# [Problem to solve]
Locate each line in the entries below that contains the string "Community", with case counting, and copy those lines.

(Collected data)
------------------------------------------------

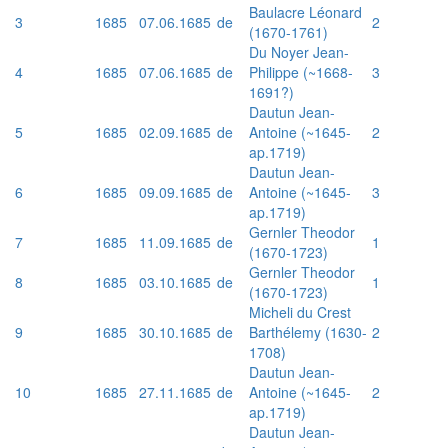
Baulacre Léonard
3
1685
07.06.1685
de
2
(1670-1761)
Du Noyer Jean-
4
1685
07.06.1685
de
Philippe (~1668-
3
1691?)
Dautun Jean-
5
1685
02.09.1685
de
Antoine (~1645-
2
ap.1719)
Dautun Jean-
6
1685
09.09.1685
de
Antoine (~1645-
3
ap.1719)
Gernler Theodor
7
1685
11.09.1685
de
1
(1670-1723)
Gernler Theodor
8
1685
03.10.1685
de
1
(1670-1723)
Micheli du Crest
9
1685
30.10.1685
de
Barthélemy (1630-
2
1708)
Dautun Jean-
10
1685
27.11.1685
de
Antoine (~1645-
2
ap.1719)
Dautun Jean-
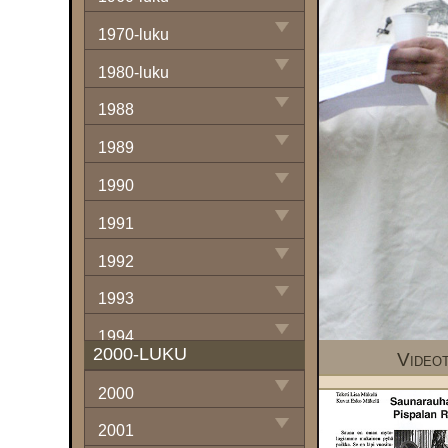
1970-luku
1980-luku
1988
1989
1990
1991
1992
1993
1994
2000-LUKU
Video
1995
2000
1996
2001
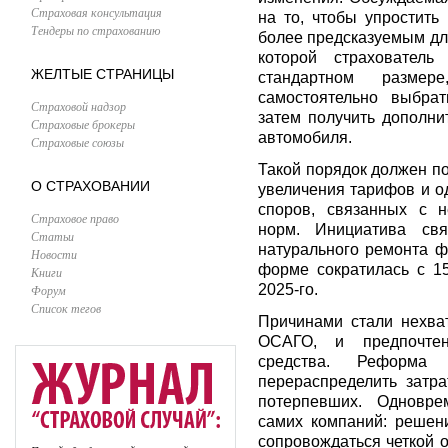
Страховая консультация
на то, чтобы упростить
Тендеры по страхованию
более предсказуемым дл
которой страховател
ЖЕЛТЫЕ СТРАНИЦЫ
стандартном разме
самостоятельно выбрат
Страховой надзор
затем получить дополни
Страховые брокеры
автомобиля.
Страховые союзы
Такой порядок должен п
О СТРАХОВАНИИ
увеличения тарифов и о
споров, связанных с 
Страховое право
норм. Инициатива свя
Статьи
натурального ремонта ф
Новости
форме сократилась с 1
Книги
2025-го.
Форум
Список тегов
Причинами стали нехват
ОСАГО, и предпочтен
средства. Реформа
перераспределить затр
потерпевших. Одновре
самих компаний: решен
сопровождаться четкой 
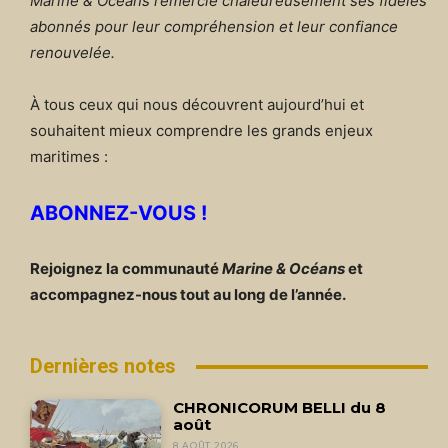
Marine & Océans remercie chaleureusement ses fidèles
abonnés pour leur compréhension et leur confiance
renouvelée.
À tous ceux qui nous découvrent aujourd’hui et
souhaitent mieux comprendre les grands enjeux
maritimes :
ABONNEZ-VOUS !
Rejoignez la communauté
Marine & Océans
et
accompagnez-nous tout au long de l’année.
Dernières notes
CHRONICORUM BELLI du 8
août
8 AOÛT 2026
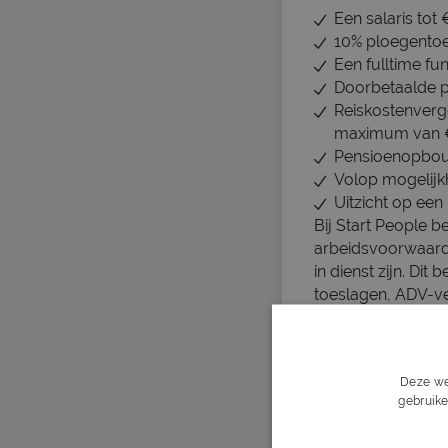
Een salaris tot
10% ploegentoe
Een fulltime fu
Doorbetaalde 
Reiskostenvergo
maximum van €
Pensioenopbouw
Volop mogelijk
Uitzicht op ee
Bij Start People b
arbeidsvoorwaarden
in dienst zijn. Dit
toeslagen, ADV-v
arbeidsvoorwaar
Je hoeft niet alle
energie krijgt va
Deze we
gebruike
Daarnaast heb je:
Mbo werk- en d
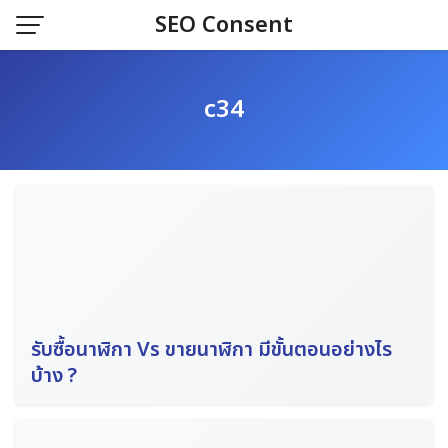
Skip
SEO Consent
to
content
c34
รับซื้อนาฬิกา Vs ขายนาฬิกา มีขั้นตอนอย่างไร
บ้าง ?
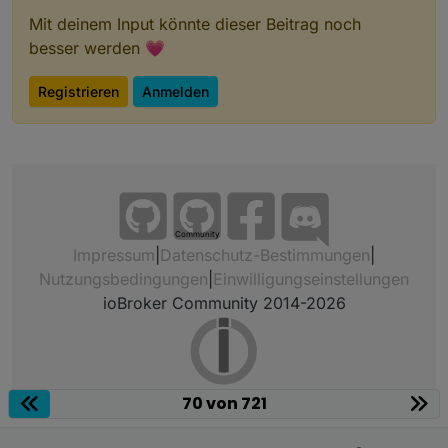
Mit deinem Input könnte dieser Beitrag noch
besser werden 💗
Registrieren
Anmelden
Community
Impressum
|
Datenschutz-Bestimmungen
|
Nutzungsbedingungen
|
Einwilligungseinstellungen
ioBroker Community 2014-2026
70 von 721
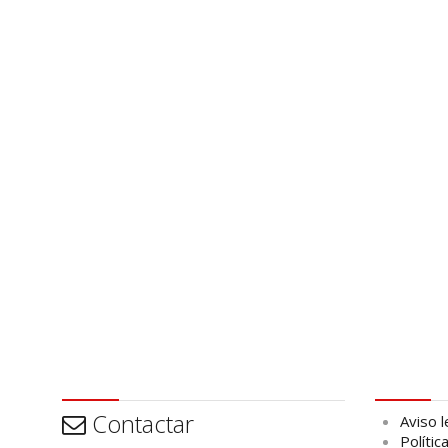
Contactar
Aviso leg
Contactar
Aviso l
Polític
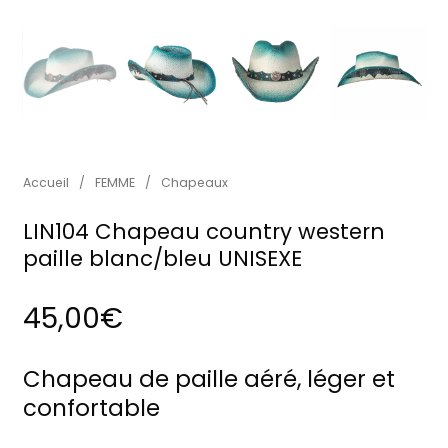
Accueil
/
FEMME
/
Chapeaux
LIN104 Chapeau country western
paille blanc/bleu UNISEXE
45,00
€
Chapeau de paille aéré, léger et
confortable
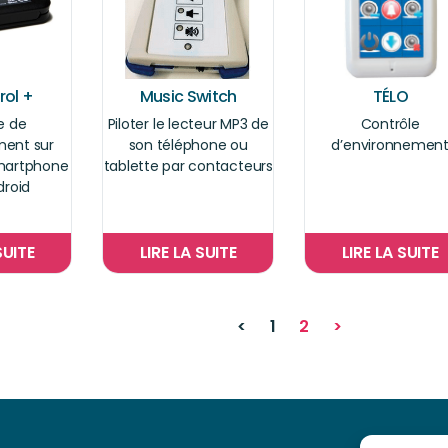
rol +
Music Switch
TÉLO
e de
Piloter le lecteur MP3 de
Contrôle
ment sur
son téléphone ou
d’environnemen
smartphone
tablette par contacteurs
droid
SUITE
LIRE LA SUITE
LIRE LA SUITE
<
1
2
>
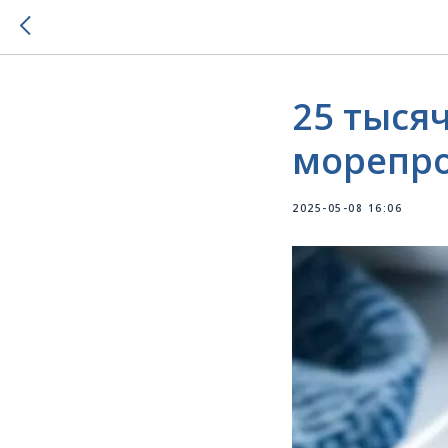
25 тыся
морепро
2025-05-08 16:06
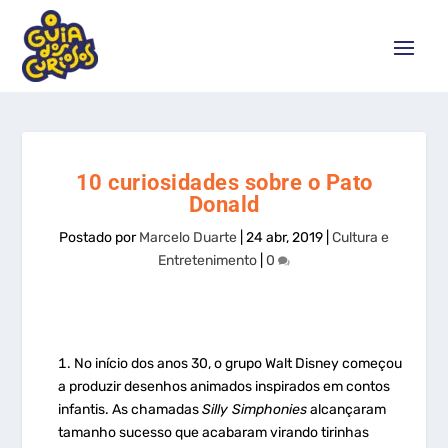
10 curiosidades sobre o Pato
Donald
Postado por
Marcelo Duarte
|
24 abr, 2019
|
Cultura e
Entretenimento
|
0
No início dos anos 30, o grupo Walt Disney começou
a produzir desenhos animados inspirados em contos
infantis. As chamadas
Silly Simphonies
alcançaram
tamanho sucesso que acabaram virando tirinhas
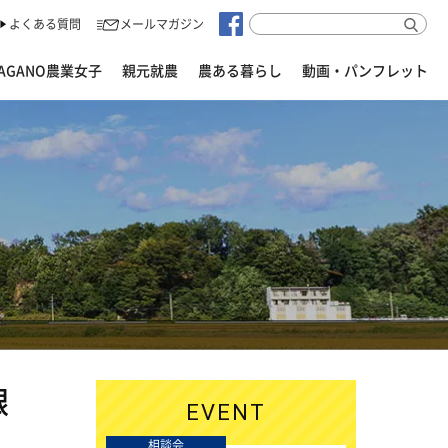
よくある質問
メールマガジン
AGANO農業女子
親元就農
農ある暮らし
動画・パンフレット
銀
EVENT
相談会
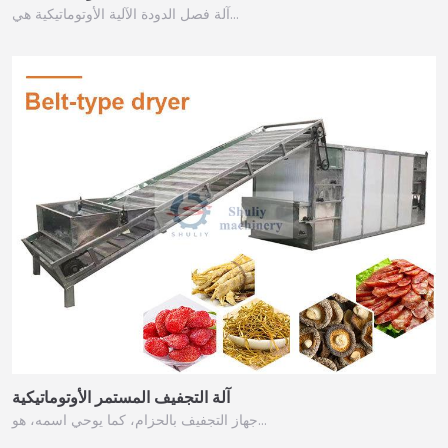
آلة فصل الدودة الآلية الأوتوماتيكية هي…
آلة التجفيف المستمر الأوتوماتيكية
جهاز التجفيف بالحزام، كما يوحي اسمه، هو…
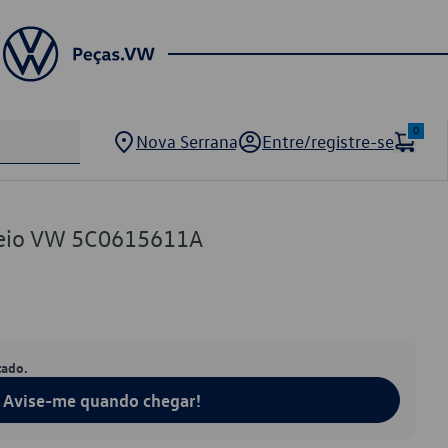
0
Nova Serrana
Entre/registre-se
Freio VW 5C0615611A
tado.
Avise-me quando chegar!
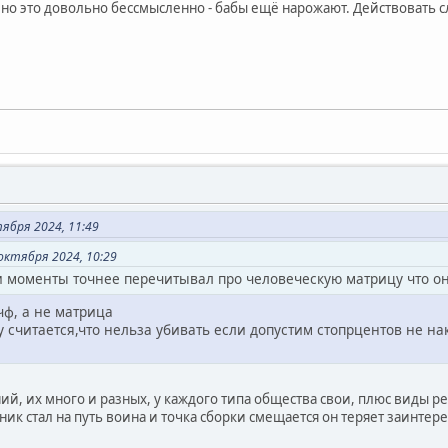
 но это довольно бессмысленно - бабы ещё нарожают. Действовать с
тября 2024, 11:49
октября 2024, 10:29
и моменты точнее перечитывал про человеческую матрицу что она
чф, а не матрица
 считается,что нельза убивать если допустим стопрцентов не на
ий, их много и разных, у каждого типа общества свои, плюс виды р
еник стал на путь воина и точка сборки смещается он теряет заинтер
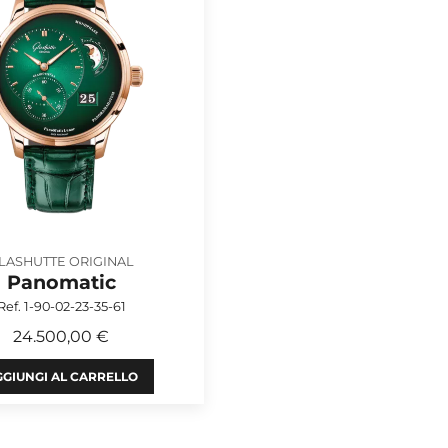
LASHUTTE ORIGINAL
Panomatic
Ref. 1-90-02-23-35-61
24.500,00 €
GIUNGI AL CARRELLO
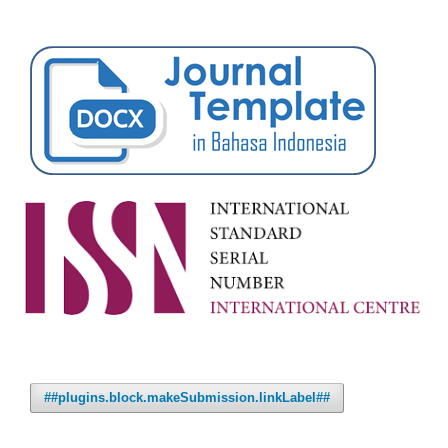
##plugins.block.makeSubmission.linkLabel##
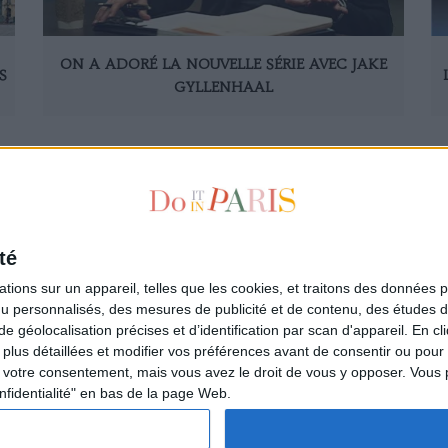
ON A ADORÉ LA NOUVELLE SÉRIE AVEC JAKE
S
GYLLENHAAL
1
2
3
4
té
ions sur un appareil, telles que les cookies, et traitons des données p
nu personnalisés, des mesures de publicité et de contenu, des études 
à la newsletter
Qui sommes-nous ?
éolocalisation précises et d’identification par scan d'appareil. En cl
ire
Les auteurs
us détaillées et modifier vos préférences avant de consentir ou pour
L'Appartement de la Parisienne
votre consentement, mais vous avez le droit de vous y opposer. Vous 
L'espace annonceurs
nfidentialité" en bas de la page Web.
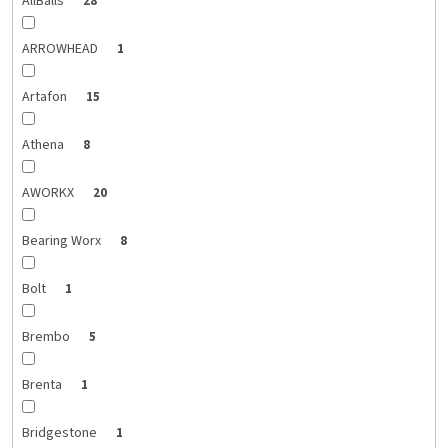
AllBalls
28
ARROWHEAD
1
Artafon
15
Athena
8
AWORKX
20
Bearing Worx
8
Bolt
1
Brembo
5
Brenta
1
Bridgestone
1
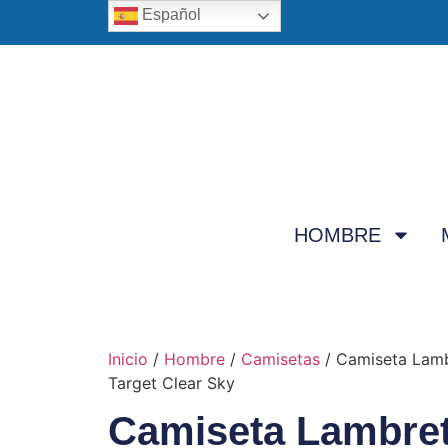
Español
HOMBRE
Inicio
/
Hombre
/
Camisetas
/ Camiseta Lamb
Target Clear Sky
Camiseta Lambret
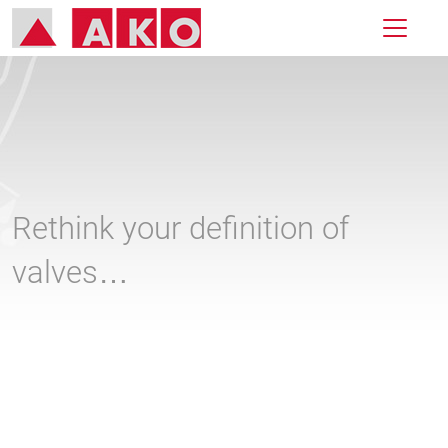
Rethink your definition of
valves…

------------------------------------------------

# [Solution for this problem]
Community
ioBroker Community 2014-2026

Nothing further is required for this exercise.